_EXERCISE DESCRIPTION_:
Return each line below that contains the word "area", copied in full.
###
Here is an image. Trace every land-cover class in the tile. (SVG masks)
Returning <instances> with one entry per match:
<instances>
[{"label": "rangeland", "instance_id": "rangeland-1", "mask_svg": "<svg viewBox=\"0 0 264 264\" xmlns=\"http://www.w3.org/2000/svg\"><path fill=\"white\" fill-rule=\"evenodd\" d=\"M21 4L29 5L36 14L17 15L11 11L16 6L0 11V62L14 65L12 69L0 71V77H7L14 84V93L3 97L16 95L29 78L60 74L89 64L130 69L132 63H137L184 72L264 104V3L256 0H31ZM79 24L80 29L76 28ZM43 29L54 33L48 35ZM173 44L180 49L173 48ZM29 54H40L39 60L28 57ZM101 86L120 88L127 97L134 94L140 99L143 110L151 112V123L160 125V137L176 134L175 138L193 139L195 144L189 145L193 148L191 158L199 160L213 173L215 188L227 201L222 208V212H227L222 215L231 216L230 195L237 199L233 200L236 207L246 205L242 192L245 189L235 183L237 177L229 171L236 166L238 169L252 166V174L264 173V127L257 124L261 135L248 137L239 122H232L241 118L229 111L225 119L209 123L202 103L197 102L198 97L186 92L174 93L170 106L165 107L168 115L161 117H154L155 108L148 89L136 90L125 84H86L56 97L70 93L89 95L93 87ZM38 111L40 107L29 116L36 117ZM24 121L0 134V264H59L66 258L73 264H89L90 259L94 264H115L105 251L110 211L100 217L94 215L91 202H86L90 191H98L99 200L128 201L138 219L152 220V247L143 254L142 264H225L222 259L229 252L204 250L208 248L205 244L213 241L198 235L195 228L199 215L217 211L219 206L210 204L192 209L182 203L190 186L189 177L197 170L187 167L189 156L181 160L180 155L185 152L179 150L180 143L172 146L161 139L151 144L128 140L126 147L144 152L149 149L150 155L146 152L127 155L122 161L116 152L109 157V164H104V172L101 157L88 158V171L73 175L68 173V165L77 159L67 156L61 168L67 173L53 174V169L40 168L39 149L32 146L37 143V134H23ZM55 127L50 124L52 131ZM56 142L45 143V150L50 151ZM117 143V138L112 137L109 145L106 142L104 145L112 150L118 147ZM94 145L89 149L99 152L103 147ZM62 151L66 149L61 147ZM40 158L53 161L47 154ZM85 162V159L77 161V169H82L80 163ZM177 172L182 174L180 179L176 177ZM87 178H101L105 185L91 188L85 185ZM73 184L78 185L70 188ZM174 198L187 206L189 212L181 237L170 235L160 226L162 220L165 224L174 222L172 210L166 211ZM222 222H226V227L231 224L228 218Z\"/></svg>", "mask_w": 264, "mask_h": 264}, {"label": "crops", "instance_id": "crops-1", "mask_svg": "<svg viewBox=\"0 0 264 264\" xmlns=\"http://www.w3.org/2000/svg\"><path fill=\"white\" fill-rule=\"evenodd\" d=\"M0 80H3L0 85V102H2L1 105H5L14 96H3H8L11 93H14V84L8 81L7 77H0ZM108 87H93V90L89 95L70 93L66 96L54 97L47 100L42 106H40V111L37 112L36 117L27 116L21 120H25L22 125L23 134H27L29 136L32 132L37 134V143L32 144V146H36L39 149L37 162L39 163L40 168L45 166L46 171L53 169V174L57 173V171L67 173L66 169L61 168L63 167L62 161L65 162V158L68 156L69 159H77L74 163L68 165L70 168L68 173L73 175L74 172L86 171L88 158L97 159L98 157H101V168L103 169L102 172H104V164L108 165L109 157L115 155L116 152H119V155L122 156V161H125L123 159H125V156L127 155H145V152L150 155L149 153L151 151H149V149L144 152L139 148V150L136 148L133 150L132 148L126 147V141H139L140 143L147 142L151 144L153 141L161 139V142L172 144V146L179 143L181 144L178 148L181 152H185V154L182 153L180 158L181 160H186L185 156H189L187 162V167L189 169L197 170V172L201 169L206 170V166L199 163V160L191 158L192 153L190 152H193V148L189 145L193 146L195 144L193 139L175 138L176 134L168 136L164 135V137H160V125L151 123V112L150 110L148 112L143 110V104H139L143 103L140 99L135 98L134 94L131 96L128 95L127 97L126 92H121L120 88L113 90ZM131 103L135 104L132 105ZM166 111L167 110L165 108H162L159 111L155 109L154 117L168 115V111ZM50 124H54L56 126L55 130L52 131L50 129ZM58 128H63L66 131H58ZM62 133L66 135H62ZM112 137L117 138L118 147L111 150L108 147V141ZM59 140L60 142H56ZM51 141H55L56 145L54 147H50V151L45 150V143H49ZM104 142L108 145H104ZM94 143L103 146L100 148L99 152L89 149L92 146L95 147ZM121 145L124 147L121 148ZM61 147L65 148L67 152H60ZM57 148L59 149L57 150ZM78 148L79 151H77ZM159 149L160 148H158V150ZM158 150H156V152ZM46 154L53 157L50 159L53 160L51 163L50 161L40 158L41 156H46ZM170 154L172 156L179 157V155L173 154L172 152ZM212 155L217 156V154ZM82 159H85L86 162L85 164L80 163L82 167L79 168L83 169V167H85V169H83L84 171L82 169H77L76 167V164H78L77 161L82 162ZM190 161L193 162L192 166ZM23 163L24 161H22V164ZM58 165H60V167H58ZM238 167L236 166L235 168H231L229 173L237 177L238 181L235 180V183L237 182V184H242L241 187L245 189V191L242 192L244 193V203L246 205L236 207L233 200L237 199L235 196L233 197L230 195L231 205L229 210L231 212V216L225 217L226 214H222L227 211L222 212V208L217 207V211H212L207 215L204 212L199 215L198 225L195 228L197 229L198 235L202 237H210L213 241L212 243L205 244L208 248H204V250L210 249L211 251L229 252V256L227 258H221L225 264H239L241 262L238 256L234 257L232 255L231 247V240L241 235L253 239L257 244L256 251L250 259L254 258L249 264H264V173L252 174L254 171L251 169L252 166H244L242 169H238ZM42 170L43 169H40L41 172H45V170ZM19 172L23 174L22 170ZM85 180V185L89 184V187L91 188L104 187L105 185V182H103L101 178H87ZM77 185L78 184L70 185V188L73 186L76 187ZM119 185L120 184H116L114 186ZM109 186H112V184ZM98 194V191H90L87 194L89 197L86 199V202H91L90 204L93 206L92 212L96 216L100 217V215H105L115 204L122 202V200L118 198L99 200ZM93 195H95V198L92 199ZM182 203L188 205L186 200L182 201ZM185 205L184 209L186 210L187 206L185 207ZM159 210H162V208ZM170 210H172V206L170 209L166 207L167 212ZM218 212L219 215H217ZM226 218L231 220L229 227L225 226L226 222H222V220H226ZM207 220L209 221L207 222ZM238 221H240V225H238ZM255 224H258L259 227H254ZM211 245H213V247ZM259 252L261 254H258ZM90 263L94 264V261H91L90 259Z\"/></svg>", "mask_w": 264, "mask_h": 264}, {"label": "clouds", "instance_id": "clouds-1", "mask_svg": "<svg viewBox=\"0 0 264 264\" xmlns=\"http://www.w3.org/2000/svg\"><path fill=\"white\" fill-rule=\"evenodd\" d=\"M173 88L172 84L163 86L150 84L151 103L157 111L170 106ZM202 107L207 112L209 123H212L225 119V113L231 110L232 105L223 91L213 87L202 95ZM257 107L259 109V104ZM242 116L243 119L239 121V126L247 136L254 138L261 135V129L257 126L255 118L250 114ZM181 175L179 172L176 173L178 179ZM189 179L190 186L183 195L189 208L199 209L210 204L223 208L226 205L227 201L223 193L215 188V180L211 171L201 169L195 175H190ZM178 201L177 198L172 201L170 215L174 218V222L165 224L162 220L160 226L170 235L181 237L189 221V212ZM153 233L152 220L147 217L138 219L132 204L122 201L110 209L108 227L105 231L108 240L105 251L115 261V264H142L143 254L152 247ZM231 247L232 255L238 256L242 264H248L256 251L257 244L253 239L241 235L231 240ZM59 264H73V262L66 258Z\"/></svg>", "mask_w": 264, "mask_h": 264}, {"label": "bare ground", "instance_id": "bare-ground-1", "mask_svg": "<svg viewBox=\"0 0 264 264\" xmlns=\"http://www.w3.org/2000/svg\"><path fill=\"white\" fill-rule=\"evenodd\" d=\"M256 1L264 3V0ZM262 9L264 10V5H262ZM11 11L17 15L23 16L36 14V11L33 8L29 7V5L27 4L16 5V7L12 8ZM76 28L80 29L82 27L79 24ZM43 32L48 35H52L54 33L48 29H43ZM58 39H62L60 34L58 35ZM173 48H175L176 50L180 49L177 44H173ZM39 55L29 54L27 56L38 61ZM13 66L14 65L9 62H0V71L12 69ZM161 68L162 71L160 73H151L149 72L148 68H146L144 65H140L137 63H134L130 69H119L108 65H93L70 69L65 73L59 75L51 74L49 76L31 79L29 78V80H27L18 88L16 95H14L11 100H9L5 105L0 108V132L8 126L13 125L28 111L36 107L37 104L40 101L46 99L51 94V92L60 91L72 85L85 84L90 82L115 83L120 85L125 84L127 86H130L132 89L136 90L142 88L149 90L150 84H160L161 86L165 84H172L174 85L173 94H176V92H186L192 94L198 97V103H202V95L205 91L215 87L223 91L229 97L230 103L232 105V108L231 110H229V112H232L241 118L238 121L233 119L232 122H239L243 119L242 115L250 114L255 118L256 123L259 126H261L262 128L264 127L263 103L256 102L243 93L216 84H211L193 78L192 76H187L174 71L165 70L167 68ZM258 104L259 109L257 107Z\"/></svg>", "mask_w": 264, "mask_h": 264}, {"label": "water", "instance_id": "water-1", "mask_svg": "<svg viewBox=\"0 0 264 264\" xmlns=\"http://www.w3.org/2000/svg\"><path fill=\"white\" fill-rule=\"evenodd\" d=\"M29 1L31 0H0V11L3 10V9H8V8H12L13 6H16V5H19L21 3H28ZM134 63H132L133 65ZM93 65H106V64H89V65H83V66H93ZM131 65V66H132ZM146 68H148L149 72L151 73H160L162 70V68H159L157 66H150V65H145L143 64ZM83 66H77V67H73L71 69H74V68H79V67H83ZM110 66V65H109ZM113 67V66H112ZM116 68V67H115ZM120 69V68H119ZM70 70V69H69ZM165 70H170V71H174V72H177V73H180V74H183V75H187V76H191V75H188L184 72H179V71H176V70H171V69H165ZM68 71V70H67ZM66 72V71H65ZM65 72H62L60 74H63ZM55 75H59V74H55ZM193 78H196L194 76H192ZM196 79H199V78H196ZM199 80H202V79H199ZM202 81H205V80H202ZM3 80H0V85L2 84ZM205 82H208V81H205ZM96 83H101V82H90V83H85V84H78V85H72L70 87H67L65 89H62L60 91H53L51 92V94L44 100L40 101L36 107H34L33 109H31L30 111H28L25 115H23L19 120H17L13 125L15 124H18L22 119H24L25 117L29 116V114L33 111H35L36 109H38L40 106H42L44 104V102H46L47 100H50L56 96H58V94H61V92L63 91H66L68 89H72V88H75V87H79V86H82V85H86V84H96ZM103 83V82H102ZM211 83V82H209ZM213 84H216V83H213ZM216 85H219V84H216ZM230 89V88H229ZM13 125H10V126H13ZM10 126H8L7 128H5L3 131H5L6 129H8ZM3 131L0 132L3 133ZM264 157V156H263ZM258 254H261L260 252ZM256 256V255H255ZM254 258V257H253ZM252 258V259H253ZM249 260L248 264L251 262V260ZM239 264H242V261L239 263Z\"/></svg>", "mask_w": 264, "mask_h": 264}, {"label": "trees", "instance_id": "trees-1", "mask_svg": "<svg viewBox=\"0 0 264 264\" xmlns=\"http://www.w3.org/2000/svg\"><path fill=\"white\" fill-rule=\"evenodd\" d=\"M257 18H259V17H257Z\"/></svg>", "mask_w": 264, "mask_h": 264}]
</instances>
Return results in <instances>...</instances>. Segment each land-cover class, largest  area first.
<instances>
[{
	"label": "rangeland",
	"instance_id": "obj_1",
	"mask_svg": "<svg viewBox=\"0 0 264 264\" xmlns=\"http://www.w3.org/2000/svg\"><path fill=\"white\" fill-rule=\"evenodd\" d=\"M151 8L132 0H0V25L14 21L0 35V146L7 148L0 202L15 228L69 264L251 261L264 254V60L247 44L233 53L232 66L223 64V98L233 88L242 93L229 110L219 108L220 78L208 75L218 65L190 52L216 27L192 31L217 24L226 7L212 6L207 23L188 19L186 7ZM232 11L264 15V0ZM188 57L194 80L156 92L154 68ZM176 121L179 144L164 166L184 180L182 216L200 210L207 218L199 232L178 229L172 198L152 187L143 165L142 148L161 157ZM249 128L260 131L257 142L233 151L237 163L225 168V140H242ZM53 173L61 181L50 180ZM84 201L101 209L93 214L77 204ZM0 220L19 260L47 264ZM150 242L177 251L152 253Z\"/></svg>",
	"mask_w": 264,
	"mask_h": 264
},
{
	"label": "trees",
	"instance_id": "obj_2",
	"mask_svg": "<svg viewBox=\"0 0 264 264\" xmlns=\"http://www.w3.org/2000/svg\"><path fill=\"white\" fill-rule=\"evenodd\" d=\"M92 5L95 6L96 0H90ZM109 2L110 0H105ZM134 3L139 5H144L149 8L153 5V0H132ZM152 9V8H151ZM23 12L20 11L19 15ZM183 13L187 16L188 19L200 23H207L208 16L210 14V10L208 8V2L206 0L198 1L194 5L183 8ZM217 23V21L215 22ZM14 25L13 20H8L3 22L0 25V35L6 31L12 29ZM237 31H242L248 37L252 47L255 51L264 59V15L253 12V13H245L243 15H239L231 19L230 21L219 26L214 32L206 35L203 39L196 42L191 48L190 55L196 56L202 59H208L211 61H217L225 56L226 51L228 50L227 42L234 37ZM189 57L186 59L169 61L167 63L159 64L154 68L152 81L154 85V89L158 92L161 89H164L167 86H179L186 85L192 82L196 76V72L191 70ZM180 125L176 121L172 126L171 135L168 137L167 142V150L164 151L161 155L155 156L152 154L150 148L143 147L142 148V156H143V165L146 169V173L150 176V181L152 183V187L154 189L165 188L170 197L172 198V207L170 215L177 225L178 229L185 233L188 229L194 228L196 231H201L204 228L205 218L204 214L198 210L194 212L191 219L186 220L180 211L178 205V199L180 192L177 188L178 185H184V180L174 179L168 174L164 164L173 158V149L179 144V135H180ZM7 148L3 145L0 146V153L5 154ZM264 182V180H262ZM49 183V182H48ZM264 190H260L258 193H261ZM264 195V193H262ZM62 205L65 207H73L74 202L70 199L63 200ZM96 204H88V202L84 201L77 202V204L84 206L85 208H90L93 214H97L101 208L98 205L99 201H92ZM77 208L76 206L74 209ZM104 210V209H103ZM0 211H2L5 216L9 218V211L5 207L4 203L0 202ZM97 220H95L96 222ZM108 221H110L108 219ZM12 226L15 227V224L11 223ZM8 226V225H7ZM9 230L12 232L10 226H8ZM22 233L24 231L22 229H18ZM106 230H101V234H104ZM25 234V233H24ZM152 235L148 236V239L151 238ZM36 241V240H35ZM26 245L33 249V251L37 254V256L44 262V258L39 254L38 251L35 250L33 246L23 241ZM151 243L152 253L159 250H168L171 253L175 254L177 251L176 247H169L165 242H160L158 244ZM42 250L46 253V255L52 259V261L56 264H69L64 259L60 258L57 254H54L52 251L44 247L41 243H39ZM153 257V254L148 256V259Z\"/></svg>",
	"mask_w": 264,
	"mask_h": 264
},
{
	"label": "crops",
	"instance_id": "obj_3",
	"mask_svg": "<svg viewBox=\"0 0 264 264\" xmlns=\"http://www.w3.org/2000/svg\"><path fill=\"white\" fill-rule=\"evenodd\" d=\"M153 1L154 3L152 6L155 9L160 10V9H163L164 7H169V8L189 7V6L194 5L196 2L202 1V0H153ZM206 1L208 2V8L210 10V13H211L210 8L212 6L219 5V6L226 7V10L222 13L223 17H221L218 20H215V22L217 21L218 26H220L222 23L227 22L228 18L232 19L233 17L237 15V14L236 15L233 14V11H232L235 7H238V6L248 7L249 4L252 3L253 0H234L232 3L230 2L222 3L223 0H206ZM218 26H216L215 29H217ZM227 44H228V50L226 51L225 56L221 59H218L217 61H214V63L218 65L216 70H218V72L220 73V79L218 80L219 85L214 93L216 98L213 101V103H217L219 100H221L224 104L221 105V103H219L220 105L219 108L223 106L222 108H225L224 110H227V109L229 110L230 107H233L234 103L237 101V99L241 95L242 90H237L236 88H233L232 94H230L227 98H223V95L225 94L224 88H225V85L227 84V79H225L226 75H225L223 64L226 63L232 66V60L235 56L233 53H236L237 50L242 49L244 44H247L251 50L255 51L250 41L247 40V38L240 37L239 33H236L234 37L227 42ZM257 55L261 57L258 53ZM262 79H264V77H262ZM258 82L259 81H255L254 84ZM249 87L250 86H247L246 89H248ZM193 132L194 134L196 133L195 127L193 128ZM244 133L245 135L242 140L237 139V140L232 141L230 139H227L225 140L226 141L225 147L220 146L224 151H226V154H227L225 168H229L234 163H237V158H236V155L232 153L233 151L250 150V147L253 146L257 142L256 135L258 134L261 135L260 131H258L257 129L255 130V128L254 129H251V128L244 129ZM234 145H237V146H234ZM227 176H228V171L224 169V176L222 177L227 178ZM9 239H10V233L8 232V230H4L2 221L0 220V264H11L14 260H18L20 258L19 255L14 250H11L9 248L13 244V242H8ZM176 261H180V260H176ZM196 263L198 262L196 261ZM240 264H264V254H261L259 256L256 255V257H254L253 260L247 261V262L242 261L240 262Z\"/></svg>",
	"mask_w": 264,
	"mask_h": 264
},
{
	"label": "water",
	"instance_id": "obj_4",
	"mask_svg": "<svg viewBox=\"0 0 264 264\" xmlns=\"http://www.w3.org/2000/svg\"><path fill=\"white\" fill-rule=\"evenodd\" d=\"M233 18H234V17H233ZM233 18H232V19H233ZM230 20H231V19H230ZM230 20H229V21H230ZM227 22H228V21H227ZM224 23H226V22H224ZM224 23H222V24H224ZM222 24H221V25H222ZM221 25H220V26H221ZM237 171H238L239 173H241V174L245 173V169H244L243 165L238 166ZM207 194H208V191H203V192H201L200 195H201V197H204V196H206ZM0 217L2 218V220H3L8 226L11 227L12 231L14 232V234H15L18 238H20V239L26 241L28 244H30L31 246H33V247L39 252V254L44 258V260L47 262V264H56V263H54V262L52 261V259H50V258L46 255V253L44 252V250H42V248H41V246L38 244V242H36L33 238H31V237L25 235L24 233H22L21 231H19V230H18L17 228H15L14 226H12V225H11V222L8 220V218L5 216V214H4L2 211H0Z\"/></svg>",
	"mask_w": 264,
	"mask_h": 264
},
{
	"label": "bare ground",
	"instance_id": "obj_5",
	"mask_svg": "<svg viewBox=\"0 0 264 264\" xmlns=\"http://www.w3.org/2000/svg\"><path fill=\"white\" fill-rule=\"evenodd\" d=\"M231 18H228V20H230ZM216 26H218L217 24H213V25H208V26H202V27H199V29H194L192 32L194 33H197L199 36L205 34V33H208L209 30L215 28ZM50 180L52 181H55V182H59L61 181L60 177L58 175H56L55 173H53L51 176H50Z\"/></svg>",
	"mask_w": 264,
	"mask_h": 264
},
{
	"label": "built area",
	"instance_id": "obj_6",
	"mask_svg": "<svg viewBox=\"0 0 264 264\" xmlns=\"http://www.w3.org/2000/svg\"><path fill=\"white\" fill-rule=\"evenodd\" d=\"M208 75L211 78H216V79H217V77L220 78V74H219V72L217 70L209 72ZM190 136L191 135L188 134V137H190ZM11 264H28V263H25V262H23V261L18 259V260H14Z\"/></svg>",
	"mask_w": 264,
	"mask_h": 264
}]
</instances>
###
_ANSWER TO THE TASK_:
Return results in <instances>...</instances>. Segment each land-cover class, largest  area first.
	"label": "built area",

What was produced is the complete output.